Deadlines force graphic designers to act, to focus, and to create. Without a time limit, projects can quickly drag and lose momentum and the designer’s interest along the way. I find the most difficult logo projects are the ones for myself. If a client inched a job along the way I do when working on my branding, I would go nuts. Like many graphic designers, I feel limits are what drive inspiration and creative problem solving.
I recently completed both the idApostle and Processed Identity logos. While the Processed Identity logo was completed in a respectable two months, due to a deadline, the idApostle identity was kicked around, forgotten, revised, and obsessed over for almost one year.
As I worked on these two identities, two thoughts about time and my creative process came to light. I work best when time is limited in some aspects, and expanded in others. I do best when the project has a deadline and also allows time for reflection.
Limiting time sparks my creativity. Increasing time for reflection refines it. The act of putting a project aside for a few days enables me to look at it with fresh and critical eyes. After a few days away I will likely want to tweak something about the identity that I did not see before. What may seem like trivial changes, combine, resulting in a refined logo. Too often projects are rushed, and this time for reflection is squeezed out — often the first victim of a time crunch.
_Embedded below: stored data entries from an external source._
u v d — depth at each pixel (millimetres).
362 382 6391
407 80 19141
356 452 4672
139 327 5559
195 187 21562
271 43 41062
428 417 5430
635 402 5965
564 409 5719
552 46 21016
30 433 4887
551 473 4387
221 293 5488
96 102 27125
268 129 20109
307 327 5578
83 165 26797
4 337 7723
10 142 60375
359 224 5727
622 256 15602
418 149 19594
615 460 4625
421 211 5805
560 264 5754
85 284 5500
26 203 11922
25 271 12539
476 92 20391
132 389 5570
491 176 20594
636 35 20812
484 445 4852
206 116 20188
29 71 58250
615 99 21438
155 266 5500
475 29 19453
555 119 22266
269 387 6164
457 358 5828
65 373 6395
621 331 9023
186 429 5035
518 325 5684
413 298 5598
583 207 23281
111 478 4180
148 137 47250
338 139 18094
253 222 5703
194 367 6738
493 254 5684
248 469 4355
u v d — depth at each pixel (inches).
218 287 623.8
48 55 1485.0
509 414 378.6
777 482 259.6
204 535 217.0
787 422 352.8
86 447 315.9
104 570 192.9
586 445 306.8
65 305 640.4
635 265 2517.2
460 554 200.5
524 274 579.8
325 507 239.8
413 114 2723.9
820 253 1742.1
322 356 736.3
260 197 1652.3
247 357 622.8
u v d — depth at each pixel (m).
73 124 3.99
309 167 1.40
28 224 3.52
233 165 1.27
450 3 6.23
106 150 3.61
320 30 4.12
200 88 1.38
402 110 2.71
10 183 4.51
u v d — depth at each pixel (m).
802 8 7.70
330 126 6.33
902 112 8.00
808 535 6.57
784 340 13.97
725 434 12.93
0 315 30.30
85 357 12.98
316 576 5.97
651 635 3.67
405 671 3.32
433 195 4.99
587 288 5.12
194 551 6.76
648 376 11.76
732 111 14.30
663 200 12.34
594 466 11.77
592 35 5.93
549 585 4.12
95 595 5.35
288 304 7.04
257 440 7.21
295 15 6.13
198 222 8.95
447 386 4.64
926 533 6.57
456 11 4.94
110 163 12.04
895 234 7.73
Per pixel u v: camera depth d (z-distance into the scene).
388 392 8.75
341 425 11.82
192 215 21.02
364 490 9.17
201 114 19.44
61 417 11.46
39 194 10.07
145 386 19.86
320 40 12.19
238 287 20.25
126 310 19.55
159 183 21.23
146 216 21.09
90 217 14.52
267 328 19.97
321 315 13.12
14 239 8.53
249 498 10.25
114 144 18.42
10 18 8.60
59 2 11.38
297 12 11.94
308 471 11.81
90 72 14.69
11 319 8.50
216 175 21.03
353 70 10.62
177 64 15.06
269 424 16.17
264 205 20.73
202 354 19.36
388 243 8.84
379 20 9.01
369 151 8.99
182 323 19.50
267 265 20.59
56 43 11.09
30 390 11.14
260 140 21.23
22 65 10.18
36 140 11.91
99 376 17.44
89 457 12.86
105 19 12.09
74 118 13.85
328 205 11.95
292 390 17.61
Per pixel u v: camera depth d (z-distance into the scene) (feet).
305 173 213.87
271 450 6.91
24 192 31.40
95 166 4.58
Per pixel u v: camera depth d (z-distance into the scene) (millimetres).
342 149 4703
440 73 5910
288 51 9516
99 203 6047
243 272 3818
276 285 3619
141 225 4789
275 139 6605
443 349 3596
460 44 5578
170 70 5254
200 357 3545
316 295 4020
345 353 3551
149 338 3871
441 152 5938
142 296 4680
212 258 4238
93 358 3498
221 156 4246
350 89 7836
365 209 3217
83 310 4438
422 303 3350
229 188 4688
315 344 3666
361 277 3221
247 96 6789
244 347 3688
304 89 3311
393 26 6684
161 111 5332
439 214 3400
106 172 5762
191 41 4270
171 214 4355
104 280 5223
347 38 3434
Time for reflection for both the graphic designer and client is essential in making an attempt to understand how a logo will settle into the minds of the intended audience. I suggest that while clients consider their first reaction, they also weigh how they feel about the logo a week later, as their audience will be looking at it for years. A week, or at the very least, a few days of reflection seems like time well spent to me. A small tweak to a logo is a change to every single time that logo will be seen in the future. Considering it this way can magnify the value of these changes.
The problem with reflection and a designer, however, is that most graphic designers would go on forever changing things. So the client brings that all-important creative limit, thankfully — a deadline. The balance between the two is what I will be looking for in the future.